__Work instructions__: Print the lines that run from the line with "right wrist: (261, 234)" to the line with "left shoulder: (239, 203)", keeping both end lines, exactly as they appear in the entries below, and nothing else.

Human keypoint data
■ ■ ■ ■

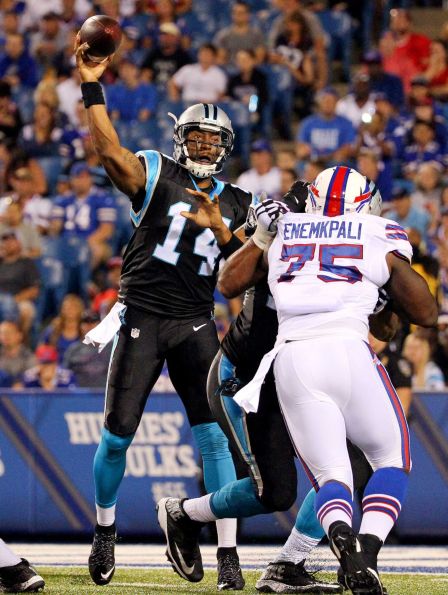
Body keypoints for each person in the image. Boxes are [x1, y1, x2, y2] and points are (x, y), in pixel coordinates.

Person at [157, 166, 437, 595]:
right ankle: (184, 514)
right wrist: (261, 234)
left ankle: (290, 563)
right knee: (274, 492)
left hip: (293, 363)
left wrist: (378, 291)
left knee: (350, 467)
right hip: (248, 373)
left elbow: (385, 327)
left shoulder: (294, 229)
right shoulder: (281, 222)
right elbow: (231, 280)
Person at [75, 34, 252, 590]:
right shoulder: (155, 170)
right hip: (141, 315)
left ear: (224, 146)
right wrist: (90, 84)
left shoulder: (239, 203)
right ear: (180, 140)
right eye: (194, 137)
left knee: (216, 440)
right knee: (118, 433)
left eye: (211, 139)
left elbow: (237, 280)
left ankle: (227, 553)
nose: (201, 146)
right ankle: (105, 530)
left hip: (196, 321)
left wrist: (224, 228)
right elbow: (108, 151)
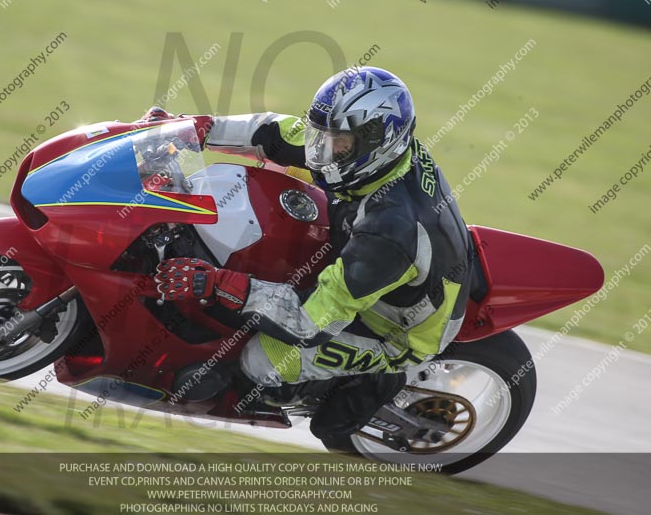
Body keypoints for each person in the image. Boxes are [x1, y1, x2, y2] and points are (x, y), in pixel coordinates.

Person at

■ ■ ■ ■

__Exercise solution__:
right wrist: (261, 234)
left ankle: (290, 563)
right knee: (274, 492)
left hip: (293, 363)
left wrist: (378, 291)
left knee: (350, 467)
right hip: (248, 373)
left elbow: (385, 327)
left shoulder: (294, 229)
right shoulder: (281, 222)
right elbow: (231, 280)
Person at [75, 34, 252, 590]:
right shoulder: (155, 170)
right hip: (141, 315)
left ear: (224, 146)
right wrist: (90, 84)
left shoulder: (239, 203)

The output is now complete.